* **The task**
Rewrite the records below, replacing "Kontakt" with "Contact" and leaving every other line untouched. Omit the pictures from your answer.

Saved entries

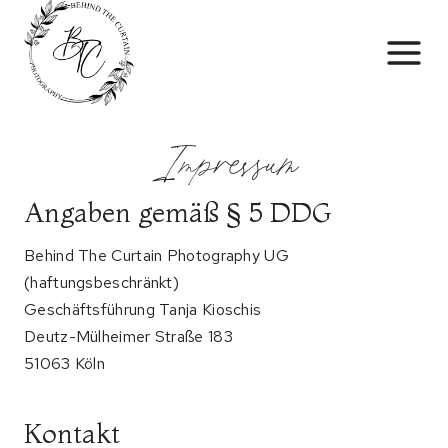
Skip
to
content
Impressum
Angaben gemäß § 5 DDG
Behind The Curtain Photography UG
(haftungsbeschränkt)
Geschäftsführung Tanja Kioschis
Deutz-Mülheimer Straße 183
51063 Köln
Kontakt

* **The answer**
Skip
to
content
Impressum
Angaben gemäß § 5 DDG
Behind The Curtain Photography UG
(haftungsbeschränkt)
Geschäftsführung Tanja Kioschis
Deutz-Mülheimer Straße 183
51063 Köln
Contact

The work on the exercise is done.